RECORDS SUPPLIED
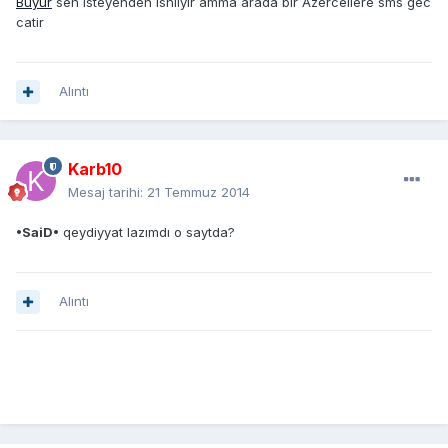
Buyur
sen isteyenden ishliyir amma arada bir Azercellere sms gec
catir
Alıntı
Karb10
Mesaj tarihi:
21 Temmuz 2014
•SaiD•
qeydiyyat lazımdı o saytda?
Alıntı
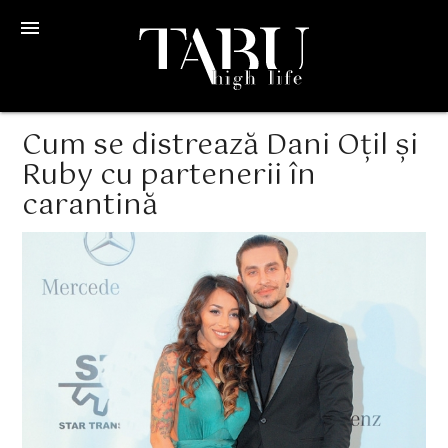
menu
Cum se distrează Dani Oțil și
Ruby cu partenerii în
carantină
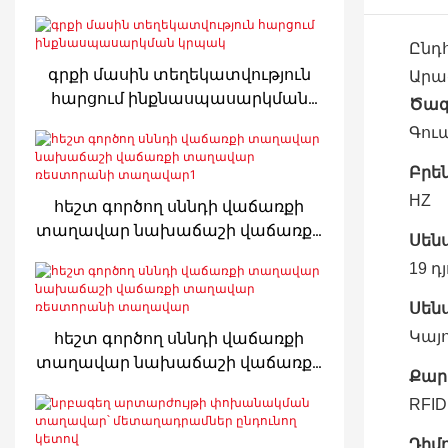
Ընդ
գրքի մասին տեղեկատվություն
Արա
հարցում ինքնասպասարկման
Ծագ
կրպակ
Գու
Բրե
HZ
հեշտ գործող սննդի վաճառքի
տաղավար նախաճաշի վաճառքի
Սենս
տաղավար ռեստորանի
19 դյ
տաղավար1
Սեն
հեշտ գործող սննդի վաճառքի
Կայո
տաղավար նախաճաշի վաճառքի
Քար
տաղավար ռեստորանի
RFID
տաղավար
Դիմո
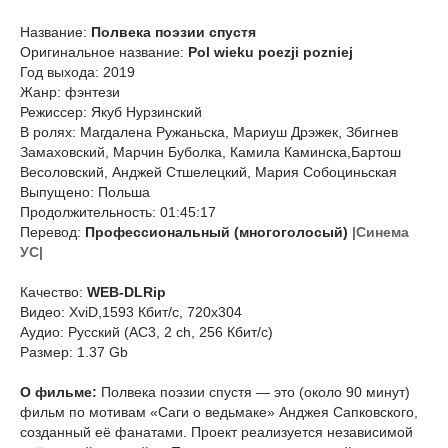
Название:
Полвека поэзии спустя
Оригинальное название:
Pol wieku poezji pozniej
Год выхода: 2019
Жанр: фэнтези
Режиссер: Якуб Нурзинский
В ролях: Магдалена Ружаньска, Мариуш Дрэжек, Збигнев
Замаховский, Марчин Буболка, Камила Каминска,Бартош
Весоловский, Анджей Стшелецкий, Мария Собоциньская
Выпущено: Польша
Продолжительность: 01:45:17
Перевод:
Профессиональный (многоголосый)
|Синема
УС|
Качество:
WEB-DLRip
Видео: XviD,1593 Кбит/с, 720x304
Аудио: Русский (AC3, 2 ch, 256 Кбит/с)
Размер: 1.37 Gb
О фильме:
Полвека поэзии спустя — это (около 90 минут)
фильм по мотивам «Саги о ведьмаке» Анджея Сапковского,
созданный её фанатами. Проект реализуется независимой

INSTRUCTIONS TO FOLLOW
Word for word, reproduce all the data, but not the pictures.

RESULT OF THE TASK
Buyur
sen isteyenden ishliyir amma arada bir Azercellere sms gec
catir
Alıntı
Karb10
Mesaj tarihi:
21 Temmuz 2014
•SaiD•
qeydiyyat lazımdı o saytda?
Alıntı
menu
Cum se distrează Dani Oțil și
Ruby cu partenerii în
carantină
Ընդ
գրքի մասին տեղեկատվություն
Արա
հարցում ինքնասպասարկման
Ծագ
կրպակ
Գու
Բրե
HZ
հեշտ գործող սննդի վաճառքի
տաղավար նախաճաշի վաճառքի
Սենս
տաղավար ռեստորանի
19 դյ
տաղավար1
Սեն
հեշտ գործող սննդի վաճառքի
Կայո
տաղավար նախաճաշի վաճառքի
Քար
տաղավար ռեստորանի
RFID
տաղավար
Դիմո
Название:
Полвека поэзии спустя
Оригинальное название:
Pol wieku poezji pozniej
Год выхода: 2019
Жанр: фэнтези
Режиссер: Якуб Нурзинский
В ролях: Магдалена Ружаньска, Мариуш Дрэжек, Збигнев
Замаховский, Марчин Буболка, Камила Каминска,Бартош
Весоловский, Анджей Стшелецкий, Мария Собоциньская
Выпущено: Польша
Продолжительность: 01:45:17
Перевод:
Профессиональный (многоголосый)
|Синема
УС|
Качество:
WEB-DLRip
Видео: XviD,1593 Кбит/с, 720x304
Аудио: Русский (AC3, 2 ch, 256 Кбит/с)
Размер: 1.37 Gb
О фильме:
Полвека поэзии спустя — это (около 90 минут)
фильм по мотивам «Саги о ведьмаке» Анджея Сапковского,
созданный её фанатами. Проект реализуется независимой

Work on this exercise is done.